┌──

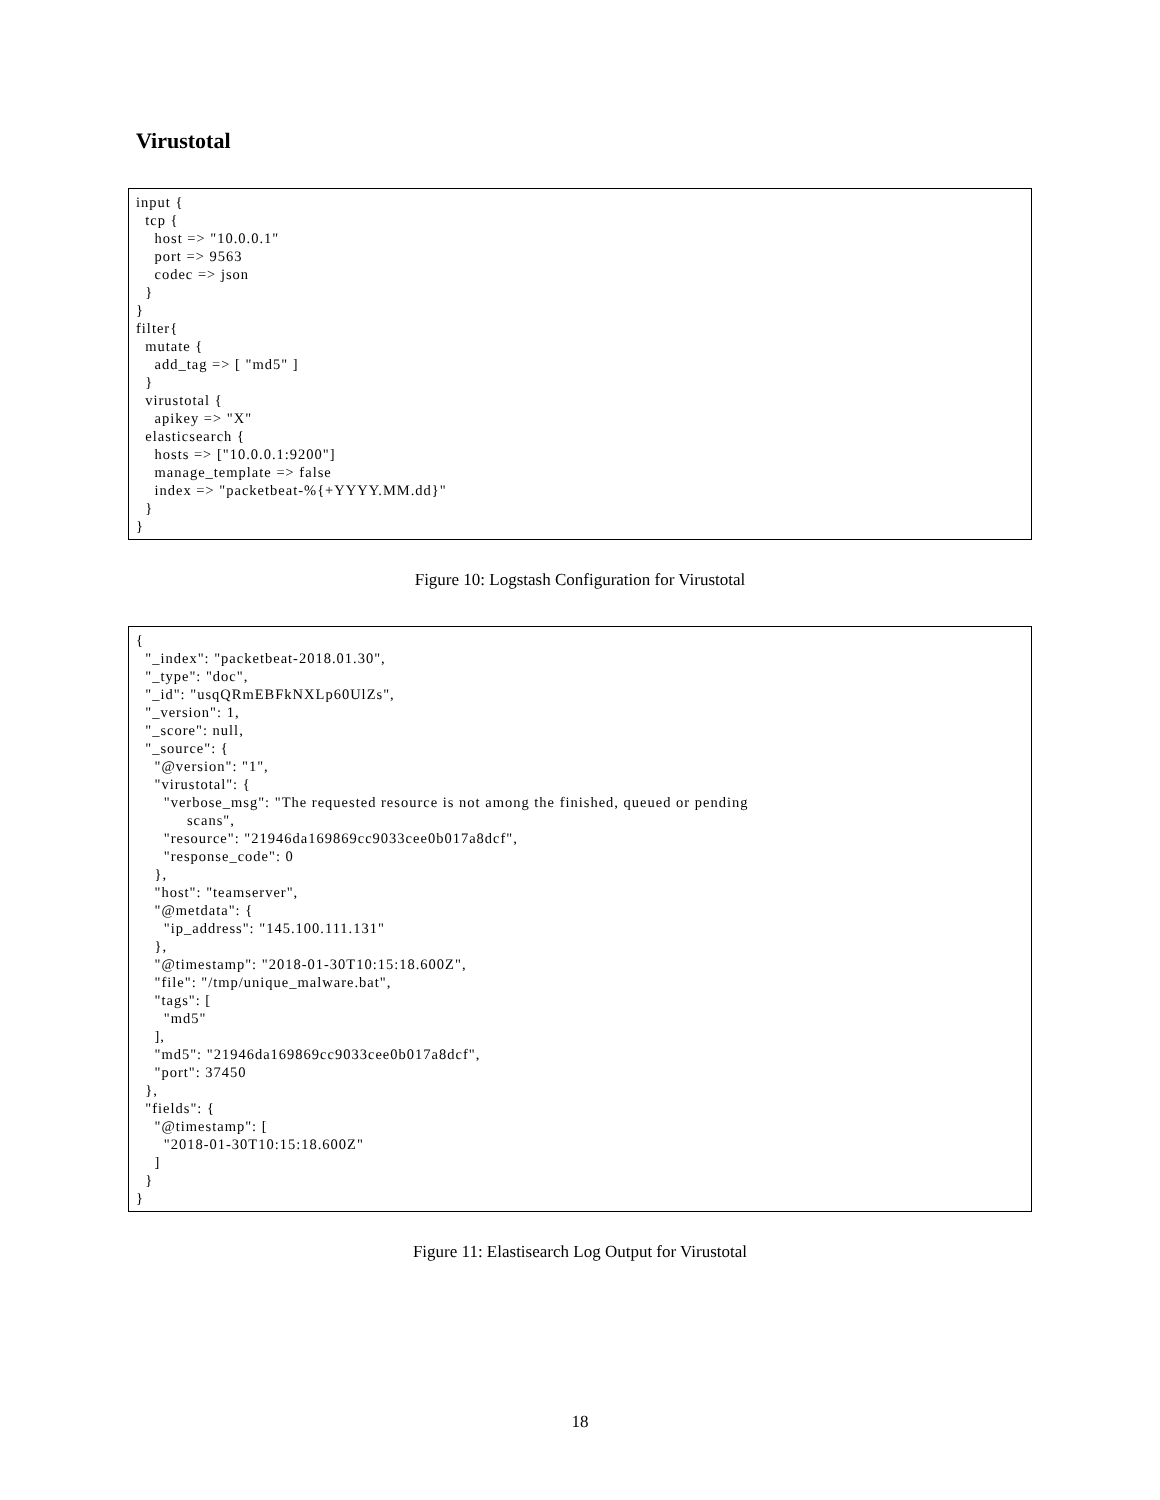Virustotal
input {
  tcp {
    host => "10.0.0.1"
    port => 9563
    codec => json
  }
}
filter{
  mutate {
    add_tag => [ "md5" ]
  }
  virustotal {
    apikey => "X"
  elasticsearch {
    hosts => ["10.0.0.1:9200"]
    manage_template => false
    index => "packetbeat-%{+YYYY.MM.dd}"
  }
}
Figure 10: Logstash Configuration for Virustotal
{
  "_index": "packetbeat-2018.01.30",
  "_type": "doc",
  "_id": "usqQRmEBFkNXLp60UlZs",
  "_version": 1,
  "_score": null,
  "_source": {
    "@version": "1",
    "virustotal": {
      "verbose_msg": "The requested resource is not among the finished, queued or pending
           scans",
      "resource": "21946da169869cc9033cee0b017a8dcf",
      "response_code": 0
    },
    "host": "teamserver",
    "@metdata": {
      "ip_address": "145.100.111.131"
    },
    "@timestamp": "2018-01-30T10:15:18.600Z",
    "file": "/tmp/unique_malware.bat",
    "tags": [
      "md5"
    ],
    "md5": "21946da169869cc9033cee0b017a8dcf",
    "port": 37450
  },
  "fields": {
    "@timestamp": [
      "2018-01-30T10:15:18.600Z"
    ]
  }
}
Figure 11: Elastisearch Log Output for Virustotal
18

└──

### Instructions for the task:
Without the pictures, retype each line of the records above exactly.

### Answer for the task:
Virustotal
input {
  tcp {
    host => "10.0.0.1"
    port => 9563
    codec => json
  }
}
filter{
  mutate {
    add_tag => [ "md5" ]
  }
  virustotal {
    apikey => "X"
  elasticsearch {
    hosts => ["10.0.0.1:9200"]
    manage_template => false
    index => "packetbeat-%{+YYYY.MM.dd}"
  }
}
Figure 10: Logstash Configuration for Virustotal
{
  "_index": "packetbeat-2018.01.30",
  "_type": "doc",
  "_id": "usqQRmEBFkNXLp60UlZs",
  "_version": 1,
  "_score": null,
  "_source": {
    "@version": "1",
    "virustotal": {
      "verbose_msg": "The requested resource is not among the finished, queued or pending
           scans",
      "resource": "21946da169869cc9033cee0b017a8dcf",
      "response_code": 0
    },
    "host": "teamserver",
    "@metdata": {
      "ip_address": "145.100.111.131"
    },
    "@timestamp": "2018-01-30T10:15:18.600Z",
    "file": "/tmp/unique_malware.bat",
    "tags": [
      "md5"
    ],
    "md5": "21946da169869cc9033cee0b017a8dcf",
    "port": 37450
  },
  "fields": {
    "@timestamp": [
      "2018-01-30T10:15:18.600Z"
    ]
  }
}
Figure 11: Elastisearch Log Output for Virustotal
18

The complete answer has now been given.